**RECORDS FOR THIS EXERCISE:**
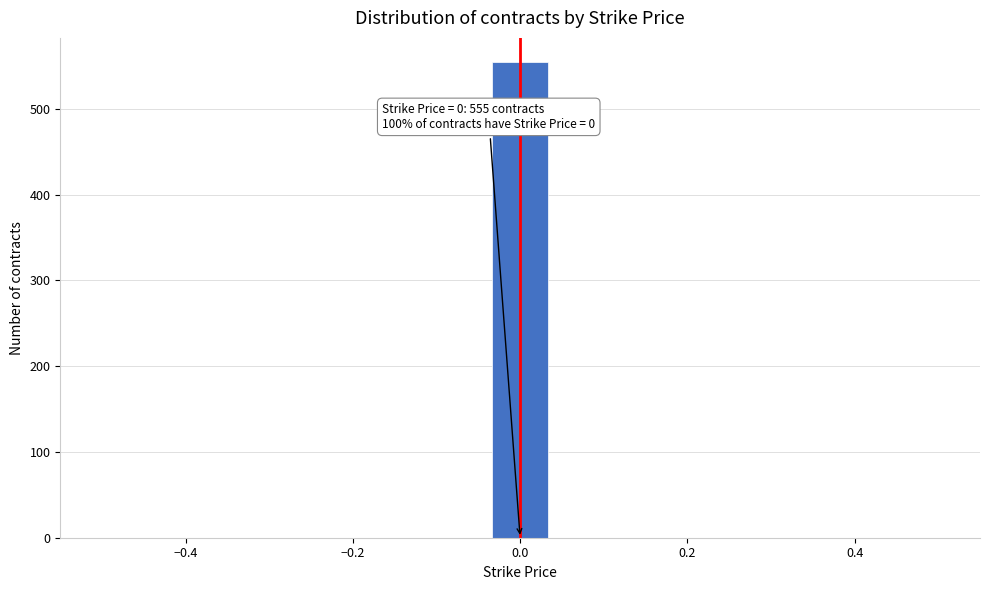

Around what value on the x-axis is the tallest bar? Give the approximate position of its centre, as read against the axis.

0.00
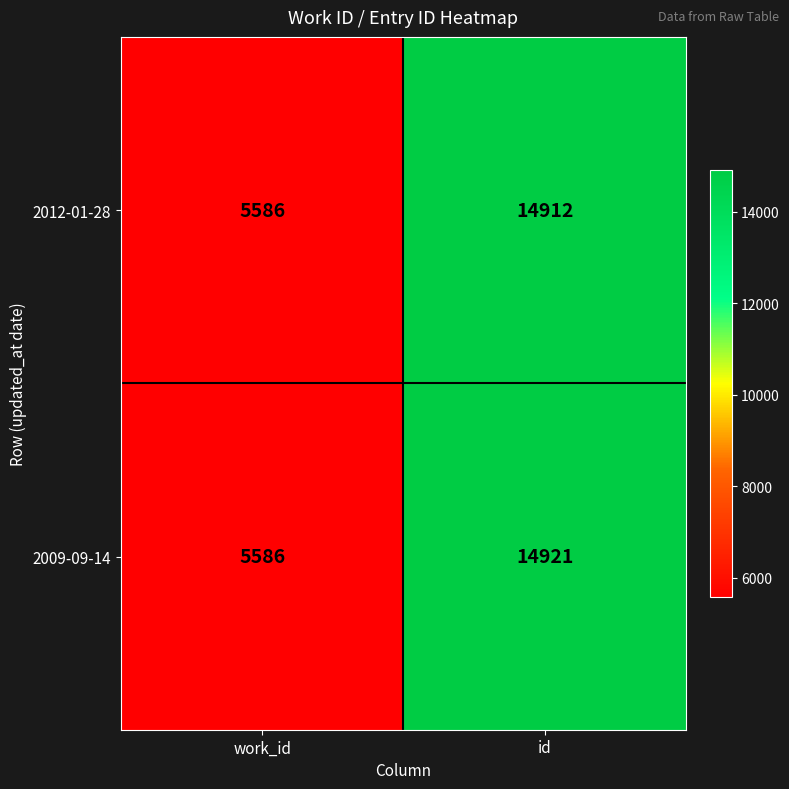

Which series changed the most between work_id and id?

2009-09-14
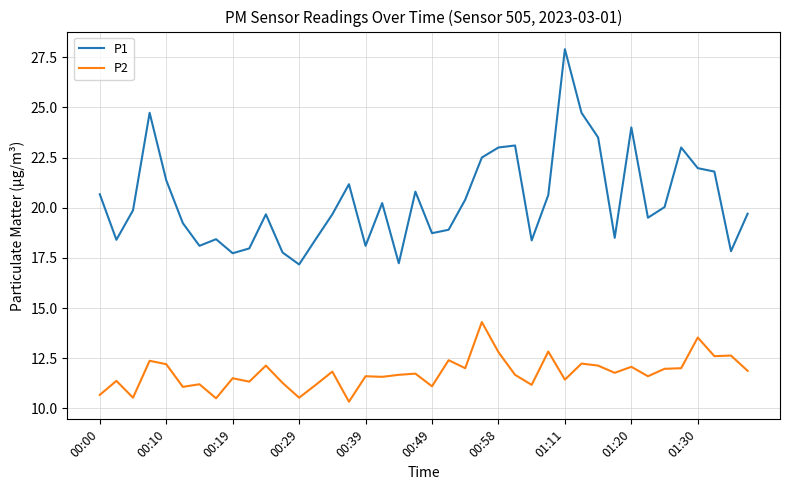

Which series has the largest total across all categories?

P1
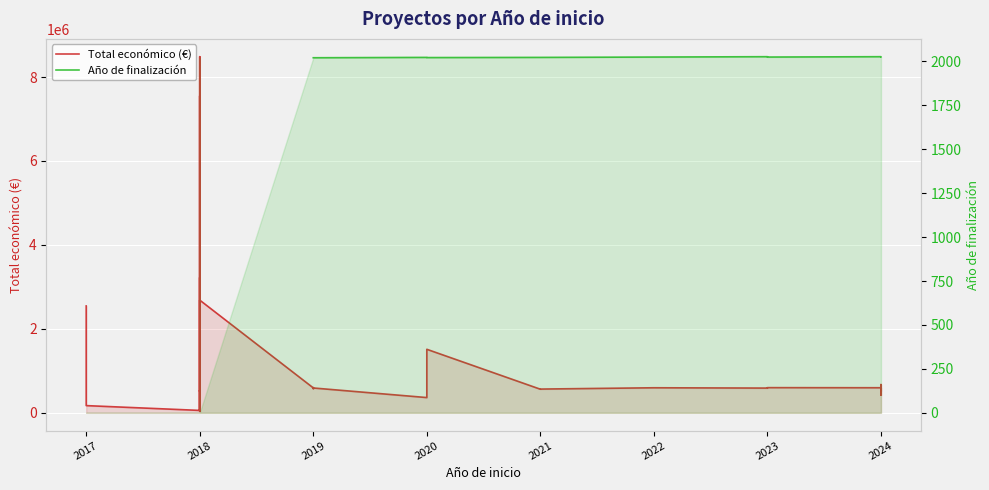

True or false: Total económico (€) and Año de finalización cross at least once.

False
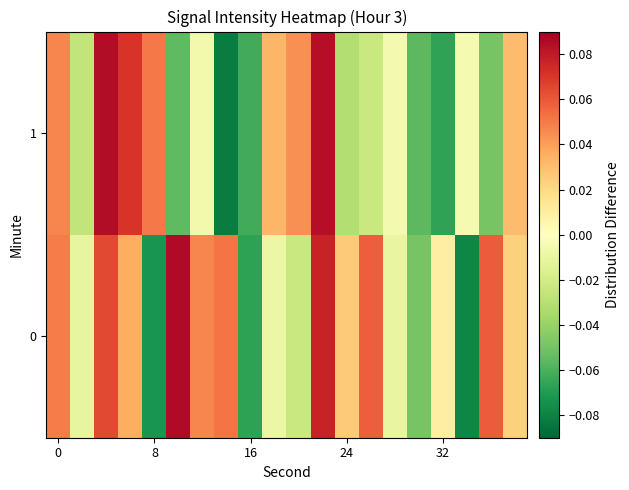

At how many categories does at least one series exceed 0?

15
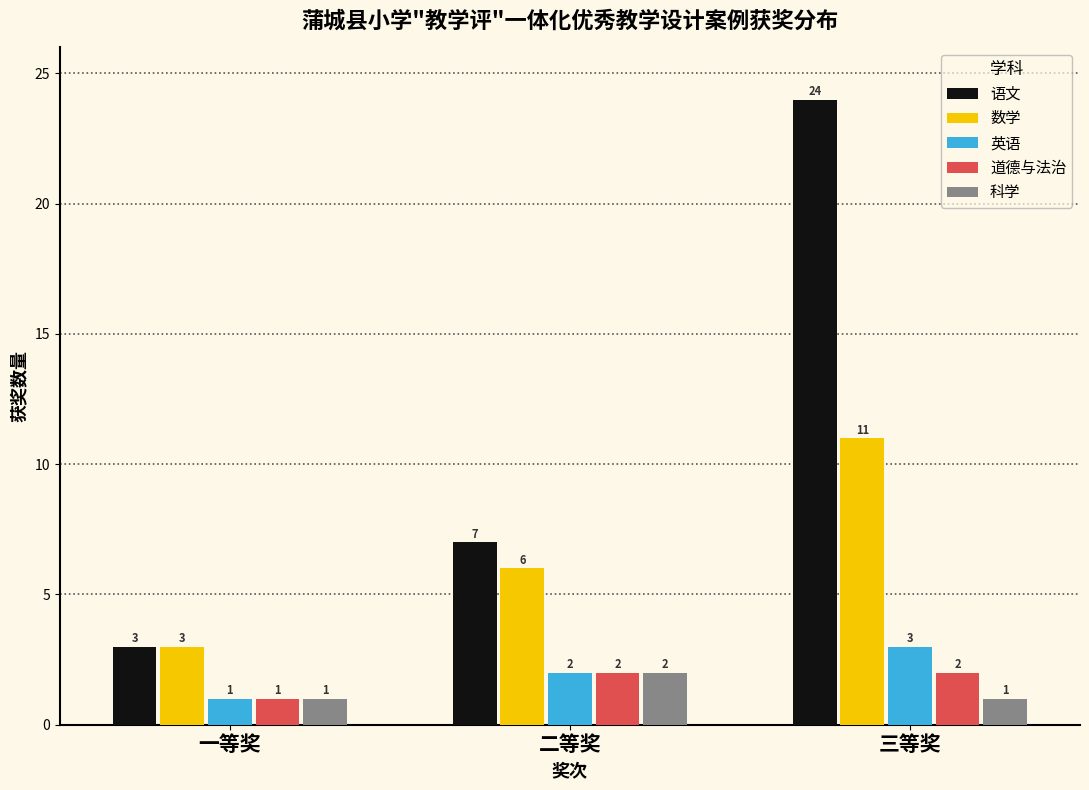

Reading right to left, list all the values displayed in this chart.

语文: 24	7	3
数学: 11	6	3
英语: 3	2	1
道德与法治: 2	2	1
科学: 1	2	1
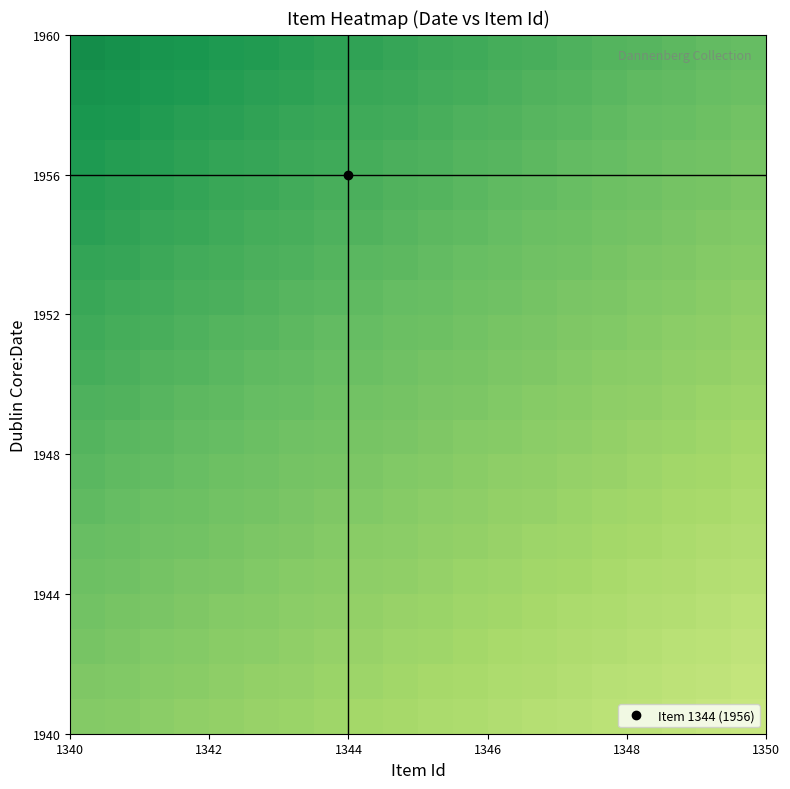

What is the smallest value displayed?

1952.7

**AIM OF THE EXERCISE:**
Reproduce all of the records above word for word, leaving out the pictures.

**THE ANSWER:**
Around what value on the x-axis is the tallest bar? Give the approximate position of its centre, as read against the axis.

0.00

Which series changed the most between work_id and id?

2009-09-14

Which series has the largest total across all categories?

P1

True or false: Total económico (€) and Año de finalización cross at least once.

False

At how many categories does at least one series exceed 0?

15

Reading right to left, list all the values displayed in this chart.

语文: 24	7	3
数学: 11	6	3
英语: 3	2	1
道德与法治: 2	2	1
科学: 1	2	1

What is the smallest value displayed?

1952.7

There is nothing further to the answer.